The ending was criticized for being safe and predictable, especially when compared to the riskier narrative prior to it. In his review for New York magazine, David Denby praised the first half of the film, stating that Koepp shows both a Hitchcockian style, where tension is built through silences of routine domestic scenes, and elements of his collaboration with Spielberg. According to Denby, "the slightly bluish light scheme (the glam-fluorescent) and the images of suburban peace are reminiscent of Spielberg's mood of surreal wonder. This suburb, however, is just barely holding on to civilization." Nevertheless, he felt that the second half of the film "shifts into a predictable suburban-love-triangle potboiler" and that the ending was "as abrupt and thin as a TV show."

Some journalists criticized the film for the vagueness of its writing. In his review for Metro, von Busack explained that, although the film offers some hints about Annie's past, the character is not fully developed, and felt that Matthew's relationship with Joe is not very clear. Richard Harrington, writing for The Washington Post, criticized the fact that the film does not explain what caused the power outage and that the characters seem unimpressed about it.
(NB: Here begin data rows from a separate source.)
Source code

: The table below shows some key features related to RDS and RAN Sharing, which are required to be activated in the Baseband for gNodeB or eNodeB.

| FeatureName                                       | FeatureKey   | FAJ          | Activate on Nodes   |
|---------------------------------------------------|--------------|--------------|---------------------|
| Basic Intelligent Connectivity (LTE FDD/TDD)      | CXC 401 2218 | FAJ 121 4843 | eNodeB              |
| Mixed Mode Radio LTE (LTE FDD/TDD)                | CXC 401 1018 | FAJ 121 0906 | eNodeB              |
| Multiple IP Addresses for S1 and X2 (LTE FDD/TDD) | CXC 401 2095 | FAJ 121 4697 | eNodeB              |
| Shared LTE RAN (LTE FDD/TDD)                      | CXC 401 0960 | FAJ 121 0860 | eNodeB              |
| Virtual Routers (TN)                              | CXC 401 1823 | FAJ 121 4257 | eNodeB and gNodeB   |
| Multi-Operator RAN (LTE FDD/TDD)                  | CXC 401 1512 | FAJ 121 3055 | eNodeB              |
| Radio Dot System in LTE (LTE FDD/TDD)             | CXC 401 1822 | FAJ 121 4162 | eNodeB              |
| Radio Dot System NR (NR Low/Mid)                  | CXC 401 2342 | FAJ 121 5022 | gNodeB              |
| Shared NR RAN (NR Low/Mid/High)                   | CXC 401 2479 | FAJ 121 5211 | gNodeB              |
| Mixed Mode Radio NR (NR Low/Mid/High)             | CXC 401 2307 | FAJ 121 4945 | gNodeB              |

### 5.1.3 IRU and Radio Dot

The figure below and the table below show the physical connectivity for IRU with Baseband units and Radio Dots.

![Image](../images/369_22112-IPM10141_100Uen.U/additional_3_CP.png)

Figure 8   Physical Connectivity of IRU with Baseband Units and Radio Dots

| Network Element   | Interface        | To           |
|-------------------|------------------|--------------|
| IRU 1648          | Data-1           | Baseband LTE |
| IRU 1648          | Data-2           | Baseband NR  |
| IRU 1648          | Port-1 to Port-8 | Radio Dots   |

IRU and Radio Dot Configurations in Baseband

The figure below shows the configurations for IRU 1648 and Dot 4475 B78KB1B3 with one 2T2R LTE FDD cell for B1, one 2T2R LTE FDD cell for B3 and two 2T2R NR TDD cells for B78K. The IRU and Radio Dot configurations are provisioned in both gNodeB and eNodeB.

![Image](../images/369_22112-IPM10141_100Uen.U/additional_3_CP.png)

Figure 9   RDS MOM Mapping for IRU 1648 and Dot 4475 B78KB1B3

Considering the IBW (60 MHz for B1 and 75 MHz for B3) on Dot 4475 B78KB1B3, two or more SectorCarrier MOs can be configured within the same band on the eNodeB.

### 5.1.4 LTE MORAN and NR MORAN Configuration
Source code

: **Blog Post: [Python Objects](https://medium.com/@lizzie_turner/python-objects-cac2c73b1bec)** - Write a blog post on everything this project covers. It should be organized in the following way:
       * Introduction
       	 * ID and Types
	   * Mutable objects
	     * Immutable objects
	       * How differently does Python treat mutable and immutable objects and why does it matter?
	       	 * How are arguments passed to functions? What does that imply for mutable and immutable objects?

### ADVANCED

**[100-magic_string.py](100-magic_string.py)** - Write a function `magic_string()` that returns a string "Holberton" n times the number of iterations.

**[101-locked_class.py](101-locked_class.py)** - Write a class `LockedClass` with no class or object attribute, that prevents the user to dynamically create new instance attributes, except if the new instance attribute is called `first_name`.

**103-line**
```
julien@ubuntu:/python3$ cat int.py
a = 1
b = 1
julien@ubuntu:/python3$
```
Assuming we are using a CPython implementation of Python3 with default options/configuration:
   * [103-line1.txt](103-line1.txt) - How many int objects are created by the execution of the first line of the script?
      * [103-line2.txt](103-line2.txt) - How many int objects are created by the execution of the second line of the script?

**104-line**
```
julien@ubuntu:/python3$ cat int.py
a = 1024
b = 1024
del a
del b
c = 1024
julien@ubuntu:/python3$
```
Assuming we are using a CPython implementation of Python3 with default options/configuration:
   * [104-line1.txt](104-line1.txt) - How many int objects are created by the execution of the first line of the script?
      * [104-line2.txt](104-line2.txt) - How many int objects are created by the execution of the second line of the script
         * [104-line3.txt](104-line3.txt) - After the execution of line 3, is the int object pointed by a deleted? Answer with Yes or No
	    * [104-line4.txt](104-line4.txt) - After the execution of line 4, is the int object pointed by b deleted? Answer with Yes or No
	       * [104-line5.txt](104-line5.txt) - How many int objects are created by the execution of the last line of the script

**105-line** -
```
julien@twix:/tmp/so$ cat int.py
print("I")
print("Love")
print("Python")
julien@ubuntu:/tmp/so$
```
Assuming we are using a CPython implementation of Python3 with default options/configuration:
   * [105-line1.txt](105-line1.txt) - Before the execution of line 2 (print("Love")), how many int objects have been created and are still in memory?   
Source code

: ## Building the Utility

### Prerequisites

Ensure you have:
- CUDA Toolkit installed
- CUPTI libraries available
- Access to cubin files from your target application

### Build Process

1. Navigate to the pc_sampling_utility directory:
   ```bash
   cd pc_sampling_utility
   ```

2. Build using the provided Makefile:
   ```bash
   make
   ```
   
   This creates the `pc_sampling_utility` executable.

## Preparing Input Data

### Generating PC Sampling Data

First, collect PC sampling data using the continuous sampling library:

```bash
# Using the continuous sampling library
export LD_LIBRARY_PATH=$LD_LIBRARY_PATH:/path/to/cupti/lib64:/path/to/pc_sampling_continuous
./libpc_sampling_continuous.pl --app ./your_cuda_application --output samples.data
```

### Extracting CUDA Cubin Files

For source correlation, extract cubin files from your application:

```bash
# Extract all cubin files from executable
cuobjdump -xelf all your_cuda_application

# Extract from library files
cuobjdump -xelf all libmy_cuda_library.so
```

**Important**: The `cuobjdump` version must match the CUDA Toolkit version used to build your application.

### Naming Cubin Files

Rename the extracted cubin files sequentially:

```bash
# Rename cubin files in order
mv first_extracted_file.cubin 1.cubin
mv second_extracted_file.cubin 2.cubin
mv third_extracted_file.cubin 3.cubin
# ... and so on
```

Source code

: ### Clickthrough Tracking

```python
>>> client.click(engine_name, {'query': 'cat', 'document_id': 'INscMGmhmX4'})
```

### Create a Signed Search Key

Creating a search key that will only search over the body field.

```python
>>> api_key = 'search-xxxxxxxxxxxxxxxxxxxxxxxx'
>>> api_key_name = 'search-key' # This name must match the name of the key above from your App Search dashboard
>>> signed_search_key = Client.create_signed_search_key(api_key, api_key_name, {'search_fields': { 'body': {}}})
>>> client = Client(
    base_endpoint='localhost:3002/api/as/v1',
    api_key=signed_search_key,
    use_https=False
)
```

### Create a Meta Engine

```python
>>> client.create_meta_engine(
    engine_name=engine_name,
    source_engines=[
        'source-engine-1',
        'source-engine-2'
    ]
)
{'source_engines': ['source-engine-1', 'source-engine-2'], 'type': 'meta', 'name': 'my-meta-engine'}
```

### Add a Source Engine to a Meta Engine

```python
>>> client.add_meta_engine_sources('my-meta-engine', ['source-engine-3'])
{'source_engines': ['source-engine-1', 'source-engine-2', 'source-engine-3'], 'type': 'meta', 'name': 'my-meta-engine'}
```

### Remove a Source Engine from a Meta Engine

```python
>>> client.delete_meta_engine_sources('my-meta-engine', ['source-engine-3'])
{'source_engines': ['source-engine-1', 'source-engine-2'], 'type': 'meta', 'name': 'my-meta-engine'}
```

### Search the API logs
This vagueness was highlighted by Variety editor Ken Eisner, who acknowledged that Koepp's "cool lensing, tight cutting and minimal use of music support this conceptual, if head-scratching approach", describing The Trigger Effect as "a bleak, highly stylized view of modern civilization." Janet Maslin of The New York Times agreed, stating that the film's enveloping style "is haunting in its own powerful way."

On Rotten Tomatoes, the film holds a rating of 73% from 26 reviews with the consensus: "The Trigger Effect offers a captivating tale of paranoia and societal collapse, even if it runs out of thrills early on."